On the contrary, over the next two decades, Russia’s population decline deepened — and accelerated. The drivers of this decline were numerous, from inordinately high mortality rates to a rampant culture of abortion to a sub-par national health care system. But the results were nothing short of ruinous. In his Jan. address, President Putin admitted that Russia’s birth rate, which had been temporarily buoyed by the social measures enacted by the Kremlin in years past, is “falling again.” The country, he stressed, is entering “a very difficult demographic period.” The centerpiece of Putin’s new plan is to provide new monthly payments to young children in families with subsistence level incomes, and to expand incentives associated with the “maternal capital” campaign. But an even bigger problem is that the scope of the Kremlin’s plan is much too modest. Putin’s proposal calls for a hike of Russia’s fertility rate to 1.7 by the year 2024. While that would be a significant accomplishment in and of itself, it would nonetheless fall far short of hitting the fertility rate of 2.1 needed to keep Russia’s population stable. In other words, Putin envisions that the Russian population will continue to shrink, just at a slightly slower rate than it is currently. It’s no wonder that respected demographers like Anatoly Vishnevsky of the Russian Higher School of Economics have taken a decidedly dim view of the President’s plans. “There are no hopes of solving the fertility problem in Russia,” Vishnevsky recently told Novaya Gazeta. Sadly, all of the available data suggests that he might be right, at least under the current program the Kremlin has proposed.

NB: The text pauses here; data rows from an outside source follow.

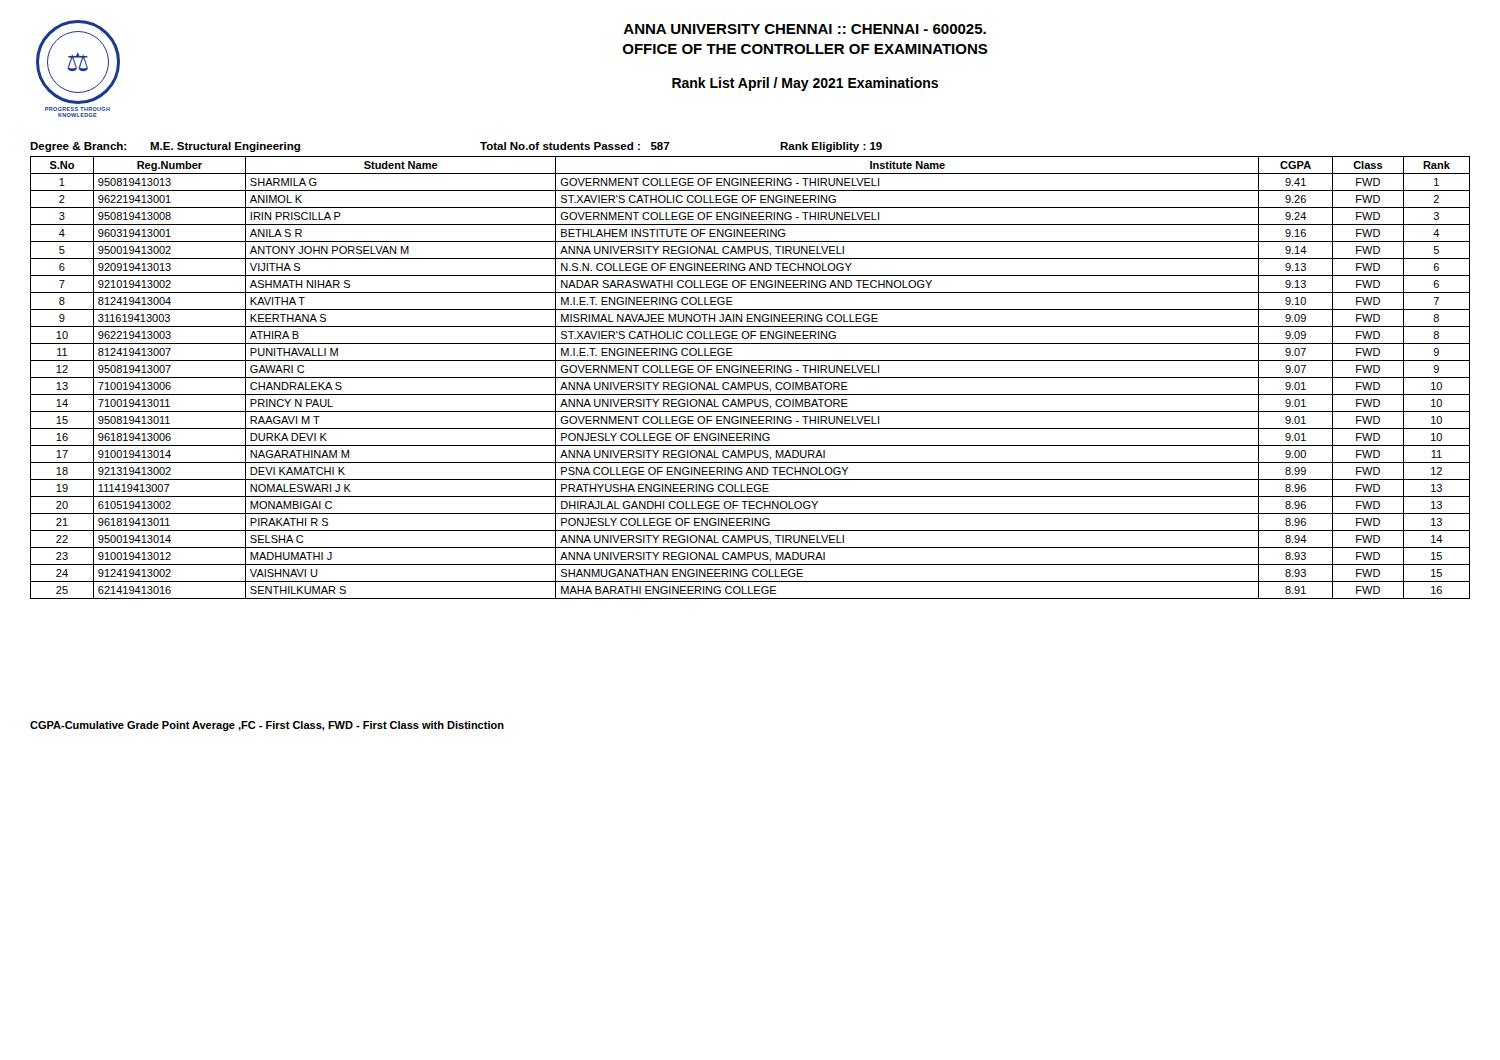⚖
PROGRESS THROUGH KNOWLEDGE
ANNA UNIVERSITY CHENNAI :: CHENNAI - 600025.
OFFICE OF THE CONTROLLER OF EXAMINATIONS
Rank List April / May 2021 Examinations
Degree & Branch: M.E. Structural Engineering Total No.of students Passed : 587 Rank Eligiblity : 19
| S.No | Reg.Number | Student Name | Institute Name | CGPA | Class | Rank |
| --- | --- | --- | --- | --- | --- | --- |
| 1 | 950819413013 | SHARMILA G | GOVERNMENT COLLEGE OF ENGINEERING - THIRUNELVELI | 9.41 | FWD | 1 |
| 2 | 962219413001 | ANIMOL K | ST.XAVIER'S CATHOLIC COLLEGE OF ENGINEERING | 9.26 | FWD | 2 |
| 3 | 950819413008 | IRIN PRISCILLA P | GOVERNMENT COLLEGE OF ENGINEERING - THIRUNELVELI | 9.24 | FWD | 3 |
| 4 | 960319413001 | ANILA S R | BETHLAHEM INSTITUTE OF ENGINEERING | 9.16 | FWD | 4 |
| 5 | 950019413002 | ANTONY JOHN PORSELVAN M | ANNA UNIVERSITY REGIONAL CAMPUS, TIRUNELVELI | 9.14 | FWD | 5 |
| 6 | 920919413013 | VIJITHA S | N.S.N. COLLEGE OF ENGINEERING AND TECHNOLOGY | 9.13 | FWD | 6 |
| 7 | 921019413002 | ASHMATH NIHAR S | NADAR SARASWATHI COLLEGE OF ENGINEERING AND TECHNOLOGY | 9.13 | FWD | 6 |
| 8 | 812419413004 | KAVITHA T | M.I.E.T. ENGINEERING COLLEGE | 9.10 | FWD | 7 |
| 9 | 311619413003 | KEERTHANA S | MISRIMAL NAVAJEE MUNOTH JAIN ENGINEERING COLLEGE | 9.09 | FWD | 8 |
| 10 | 962219413003 | ATHIRA B | ST.XAVIER'S CATHOLIC COLLEGE OF ENGINEERING | 9.09 | FWD | 8 |
| 11 | 812419413007 | PUNITHAVALLI M | M.I.E.T. ENGINEERING COLLEGE | 9.07 | FWD | 9 |
| 12 | 950819413007 | GAWARI C | GOVERNMENT COLLEGE OF ENGINEERING - THIRUNELVELI | 9.07 | FWD | 9 |
| 13 | 710019413006 | CHANDRALEKA S | ANNA UNIVERSITY REGIONAL CAMPUS, COIMBATORE | 9.01 | FWD | 10 |
| 14 | 710019413011 | PRINCY N PAUL | ANNA UNIVERSITY REGIONAL CAMPUS, COIMBATORE | 9.01 | FWD | 10 |
| 15 | 950819413011 | RAAGAVI M T | GOVERNMENT COLLEGE OF ENGINEERING - THIRUNELVELI | 9.01 | FWD | 10 |
| 16 | 961819413006 | DURKA DEVI K | PONJESLY COLLEGE OF ENGINEERING | 9.01 | FWD | 10 |
| 17 | 910019413014 | NAGARATHINAM M | ANNA UNIVERSITY REGIONAL CAMPUS, MADURAI | 9.00 | FWD | 11 |
| 18 | 921319413002 | DEVI KAMATCHI K | PSNA COLLEGE OF ENGINEERING AND TECHNOLOGY | 8.99 | FWD | 12 |
| 19 | 111419413007 | NOMALESWARI J K | PRATHYUSHA ENGINEERING COLLEGE | 8.96 | FWD | 13 |
| 20 | 610519413002 | MONAMBIGAI C | DHIRAJLAL GANDHI COLLEGE OF TECHNOLOGY | 8.96 | FWD | 13 |
| 21 | 961819413011 | PIRAKATHI R S | PONJESLY COLLEGE OF ENGINEERING | 8.96 | FWD | 13 |
| 22 | 950019413014 | SELSHA C | ANNA UNIVERSITY REGIONAL CAMPUS, TIRUNELVELI | 8.94 | FWD | 14 |
| 23 | 910019413012 | MADHUMATHI J | ANNA UNIVERSITY REGIONAL CAMPUS, MADURAI | 8.93 | FWD | 15 |
| 24 | 912419413002 | VAISHNAVI U | SHANMUGANATHAN ENGINEERING COLLEGE | 8.93 | FWD | 15 |
| 25 | 621419413016 | SENTHILKUMAR S | MAHA BARATHI ENGINEERING COLLEGE | 8.91 | FWD | 16 |
CGPA-Cumulative Grade Point Average ,FC - First Class, FWD - First Class with Distinction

Russia never recovered from the enormous population losses of WWII. In addition, other factors - family economics, alcoholism, a terrible healthcare system, and widespread abortion have also contributed to Russia's negative population demographics. The Russian xenophobia for immigrants and the brain-drain exodus are contributory factors. As the article points out, Putin's proposals do not even bring Russia up to a 'replenishment' (stay even) level much less a population increase. Moscow is also cheating in that it is counting the population of Crimea as an increase in the Russian population. Crimea is Ukraine territory and its 2 million inhabitants are Ukrainian citizens.